The Rev. Ronald C. Byrd, The Episcopal Church’s missioner for African Descent Ministries, speaks at the triennial International Black Clergy Conference on April 9, 2024, in Baltimore, Maryland. Photo: Sandye Wilson

“When planning the International Black Clergy Conference, our goal was to make sure that we brought in a number of international high caliber speakers representing The Episcopal Church and the wider Anglican Communion, and I think we’ve achieved that,” Byrd said.

On April 10, additional guest speakers are scheduled to offer presentations on healing from internalized oppression, health, retirement and other benefits offered by the Church Pension Group, and church planting and redevelopment. The Very Rev. Shelley-Ann Tenia, dean and rector of the Cathedral Church of the Holy Trinity in Port of Spain, Trinidad and Tobago, is set to serve as the morning keynote speaker. A group of young adult children of clergy who are no longer active in church are scheduled to participate in a panel discussion addressing how churches can effectively reach out to younger people and serve them. Byrd’s daughter, Kayla Byrd, is one of the panelists.

“If we’re going to continue to be a church, we have to look for ways in which we build church community, the ways in which we build faithful Christians,” Byrd said. “If we don’t focus on the youth and young adults, then guess what? We won’t be here much longer.”

After the evening Eucharist on April 9 and 10, clergy organizers will offer participants the opportunity to participate in closed open mic sessions to share any concerns with their colleagues and ask questions. Byrd said the space provided will be “safe” and “sacred.”

Organizers have also planned worship services that will include liturgy from across the African diaspora, including Ethiopia, Botswana, the West Indies and other countries and regions. Musicians from St. Ambrose will perform a variety of music genres reflecting the African diaspora’s diversity, including African American spirituals, jazz and reggae.
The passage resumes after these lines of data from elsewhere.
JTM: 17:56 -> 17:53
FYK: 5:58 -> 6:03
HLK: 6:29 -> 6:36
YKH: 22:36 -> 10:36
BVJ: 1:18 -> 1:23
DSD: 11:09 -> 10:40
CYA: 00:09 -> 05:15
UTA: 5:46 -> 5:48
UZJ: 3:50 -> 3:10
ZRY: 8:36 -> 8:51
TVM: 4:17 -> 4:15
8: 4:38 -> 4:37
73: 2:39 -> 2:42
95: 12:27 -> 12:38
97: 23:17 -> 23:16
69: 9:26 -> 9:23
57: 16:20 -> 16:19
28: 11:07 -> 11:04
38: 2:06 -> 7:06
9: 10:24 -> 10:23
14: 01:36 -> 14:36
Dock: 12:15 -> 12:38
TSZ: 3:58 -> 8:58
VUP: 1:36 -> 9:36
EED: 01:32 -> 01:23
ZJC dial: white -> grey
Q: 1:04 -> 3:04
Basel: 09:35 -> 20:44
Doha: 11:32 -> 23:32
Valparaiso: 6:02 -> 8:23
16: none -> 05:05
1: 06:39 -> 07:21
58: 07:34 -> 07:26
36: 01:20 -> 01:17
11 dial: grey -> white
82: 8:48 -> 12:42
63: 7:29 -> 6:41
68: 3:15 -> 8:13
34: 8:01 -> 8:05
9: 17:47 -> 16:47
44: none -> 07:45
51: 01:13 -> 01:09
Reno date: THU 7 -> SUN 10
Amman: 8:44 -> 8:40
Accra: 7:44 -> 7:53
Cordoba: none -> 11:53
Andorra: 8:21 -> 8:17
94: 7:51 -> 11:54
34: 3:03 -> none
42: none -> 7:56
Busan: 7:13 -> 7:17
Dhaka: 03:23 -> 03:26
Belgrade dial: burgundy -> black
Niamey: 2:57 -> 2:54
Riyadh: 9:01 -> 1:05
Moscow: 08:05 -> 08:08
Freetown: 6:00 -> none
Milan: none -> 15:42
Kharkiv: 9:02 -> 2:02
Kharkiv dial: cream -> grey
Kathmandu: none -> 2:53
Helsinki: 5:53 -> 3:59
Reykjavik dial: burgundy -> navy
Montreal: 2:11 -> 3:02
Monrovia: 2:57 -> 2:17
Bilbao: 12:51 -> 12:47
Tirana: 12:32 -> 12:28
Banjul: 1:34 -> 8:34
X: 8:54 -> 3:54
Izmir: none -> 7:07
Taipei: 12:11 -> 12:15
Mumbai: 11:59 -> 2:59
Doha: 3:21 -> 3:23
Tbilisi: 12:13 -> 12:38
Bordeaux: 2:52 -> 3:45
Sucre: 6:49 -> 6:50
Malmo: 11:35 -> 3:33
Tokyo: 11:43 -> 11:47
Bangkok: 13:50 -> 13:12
“The worship is really steeped in Blackness,” Taylor said. “Wherever people of African descent have been dispersed around the world, much of what we will experience worship-wise will touch on that diversity.”

The conference will conclude April 11 with keynote speeches from former Central Pennsylvania Bishop Nathan Baxter and the Rev. Donald Henry Kortright Davis, a theology professor at Howard University in Washington, D.C. Byrd plans to provide the closing remarks.